Pyright, ty and Pyrefly keep no cross-run result cache — a repeat run is a cold run — so
they are measured cold-only. zuban is cold-only too, but its mypy mode reuses a ./.mypy_cache
when present, so we delete that cache before each timed run to keep the measurement honestly cold.
Fair strictness
mypy runs with --strict and zuban runs as zuban mypy --strict, because the
fixtures exercise strict-mode analysis — without it those tools report “no issues” on
the strictness fixtures and would not be doing comparable work. Basilisk, Pyright, ty and Pyrefly are
run in their default checking mode.
What this does and doesn’t show
These are cold, full-file CLI runs. They reflect batch/CI checking, not warm incremental editor latency: inside the LSP, an edit re-checks only the file you touched and its importers, so interactive re-checks do strictly less work than any number here. Throughput on a single small fixture is also not the same as throughput on a large real codebase.

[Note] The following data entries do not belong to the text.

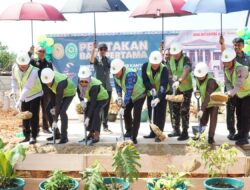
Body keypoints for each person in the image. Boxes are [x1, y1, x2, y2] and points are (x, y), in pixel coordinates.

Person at [220, 36, 250, 140]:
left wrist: (231, 92)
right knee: (235, 113)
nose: (226, 64)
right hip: (234, 92)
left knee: (245, 114)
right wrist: (229, 91)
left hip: (245, 91)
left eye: (239, 45)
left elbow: (239, 83)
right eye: (235, 45)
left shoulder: (244, 62)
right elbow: (228, 81)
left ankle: (244, 135)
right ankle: (236, 132)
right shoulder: (228, 61)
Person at [111, 59, 146, 144]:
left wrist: (123, 106)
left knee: (136, 114)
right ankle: (128, 131)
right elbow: (117, 86)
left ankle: (133, 137)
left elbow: (129, 91)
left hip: (139, 94)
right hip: (130, 95)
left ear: (122, 68)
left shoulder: (130, 74)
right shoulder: (115, 73)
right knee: (126, 112)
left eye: (117, 72)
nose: (116, 74)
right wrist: (119, 97)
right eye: (115, 72)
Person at [11, 51, 43, 144]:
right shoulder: (14, 68)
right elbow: (13, 79)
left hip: (35, 94)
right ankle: (26, 136)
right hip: (24, 95)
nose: (24, 66)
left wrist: (19, 100)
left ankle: (34, 136)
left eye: (25, 64)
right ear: (17, 63)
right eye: (21, 65)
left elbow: (27, 87)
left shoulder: (33, 71)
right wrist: (13, 90)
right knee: (24, 116)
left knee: (33, 116)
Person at [40, 68, 76, 144]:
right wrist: (53, 107)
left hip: (69, 93)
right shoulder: (46, 79)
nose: (48, 84)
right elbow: (52, 95)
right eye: (46, 83)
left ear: (52, 78)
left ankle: (64, 137)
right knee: (48, 110)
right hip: (58, 93)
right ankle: (56, 134)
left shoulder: (60, 83)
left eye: (49, 82)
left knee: (62, 112)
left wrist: (55, 120)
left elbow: (58, 102)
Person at [168, 42, 193, 141]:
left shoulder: (186, 59)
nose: (175, 55)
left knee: (184, 110)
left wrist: (180, 80)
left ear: (181, 51)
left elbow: (185, 71)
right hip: (176, 88)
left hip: (186, 88)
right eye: (173, 54)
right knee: (175, 109)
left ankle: (185, 132)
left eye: (177, 53)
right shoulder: (171, 60)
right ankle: (176, 129)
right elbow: (170, 73)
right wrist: (173, 81)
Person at [142, 51, 169, 142]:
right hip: (151, 93)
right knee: (151, 112)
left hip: (161, 94)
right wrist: (150, 88)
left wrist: (158, 97)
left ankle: (159, 134)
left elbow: (163, 85)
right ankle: (152, 132)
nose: (154, 65)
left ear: (160, 62)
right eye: (153, 63)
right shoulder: (145, 66)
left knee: (160, 114)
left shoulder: (164, 69)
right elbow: (145, 80)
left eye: (156, 64)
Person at [77, 66, 109, 143]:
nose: (83, 83)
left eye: (86, 81)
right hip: (92, 99)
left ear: (89, 79)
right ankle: (90, 133)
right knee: (87, 111)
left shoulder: (94, 86)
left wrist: (88, 118)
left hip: (102, 98)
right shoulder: (79, 83)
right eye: (82, 81)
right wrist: (81, 101)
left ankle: (97, 135)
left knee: (96, 113)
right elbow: (78, 91)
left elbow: (93, 104)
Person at [194, 62, 220, 144]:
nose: (200, 77)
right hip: (205, 101)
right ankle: (199, 134)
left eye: (202, 75)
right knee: (203, 119)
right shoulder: (197, 77)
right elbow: (198, 87)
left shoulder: (211, 80)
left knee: (213, 119)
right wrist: (197, 91)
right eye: (199, 76)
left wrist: (202, 109)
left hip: (214, 101)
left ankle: (211, 137)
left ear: (206, 73)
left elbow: (208, 96)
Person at [29, 46, 53, 134]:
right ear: (36, 52)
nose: (42, 53)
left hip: (45, 90)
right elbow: (24, 64)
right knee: (34, 110)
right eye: (40, 51)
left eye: (43, 51)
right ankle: (35, 129)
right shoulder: (33, 62)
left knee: (46, 109)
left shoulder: (48, 63)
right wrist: (29, 52)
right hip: (35, 90)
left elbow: (51, 77)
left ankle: (45, 127)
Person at [90, 42, 112, 133]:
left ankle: (105, 126)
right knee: (97, 108)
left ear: (106, 51)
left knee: (106, 108)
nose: (103, 51)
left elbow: (113, 66)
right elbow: (91, 61)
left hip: (108, 87)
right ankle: (95, 127)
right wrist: (93, 49)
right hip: (98, 88)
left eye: (104, 49)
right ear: (98, 50)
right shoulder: (96, 59)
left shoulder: (108, 60)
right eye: (101, 49)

Reproduce any of this yourself with make bench. The raw results are committed to the
repository under benchmarks/status/<machine>.csv; this page renders the
darwin-arm64-apple-m4-max machine. Competitor PEP-conformance context lives in the
type-checker comparison, and Pyrefly’s own throughput figure
(1.85M LOC/sec on 166-core Meta infrastructure) is published at
pyrefly.org.